Seuls les employés qui travaillent au moins à 4/5 peuvent accepter un flexi-job dans l’horeca. "Ces travailleurs sont là pour soutenir les équipes en place et pas pour remplacer les emplois fixes", explique De Backer. "La meilleure preuve du bon fonctionnement du système, c’est qu’en plus des flexi-jobs, le nombre d’emplois réguliers dans le secteur de l’horeca a également augmenté."

De Backer réfute les critiques des syndicats, qui accusent les flexi-jobs de priver la Sécurité sociale d’une partie de ses revenus. "Pour 2017, l’ONSS s’attend à des rentrées supplémentaires de 20 millions d’euros grâce aux flexi-jobs. Le travail au noir dans l’horeca est aujourd’hui déclaré."

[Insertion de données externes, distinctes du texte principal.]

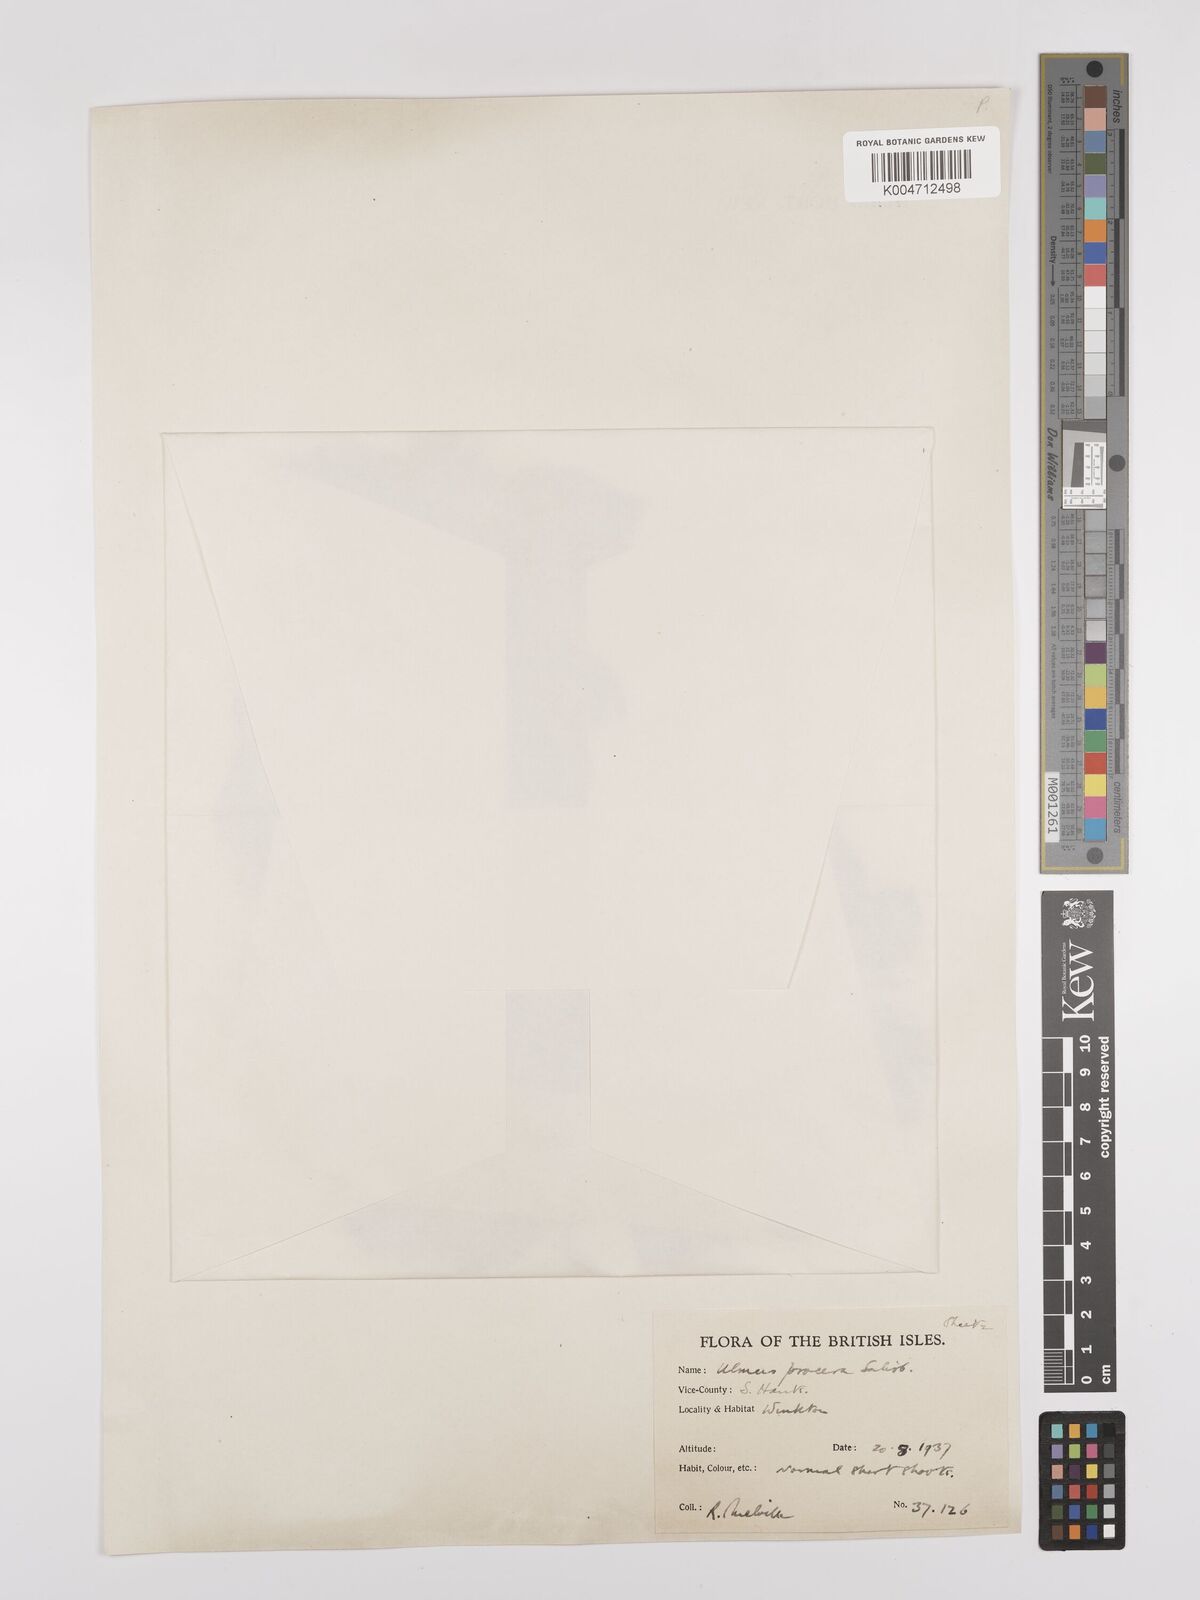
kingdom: Plantae
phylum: Tracheophyta
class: Magnoliopsida
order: Rosales
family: Ulmaceae
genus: Ulmus
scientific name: Ulmus minor
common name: Small-leaved elm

D’après le cabinet de De Backer, la tendance à la stabilisation du nombre de flexi-jobs au cours des derniers mois de 2017 s’explique par le retour au calme après les mois d’été, particulièrement chargés. On s’attend à ce que la hausse du nombre de flexi-jobs se poursuive cette année, grâce notamment à l’élargissement du statut décidé par le gouvernement. En effet, depuis le 1er janvier, les flexi-jobs sont également autorisés dans le commerce, par exemple dans les boucheries, les boulangeries, les salons de coiffure et les magasins de détail. En plus de ceux qui travaillent à 4/5, les pensionnés peuvent désormais gagner des revenus complémentaires. Au cours de la première semaine de l’année, 138 pensionnés s’étaient déjà lancés dans un flexi-job.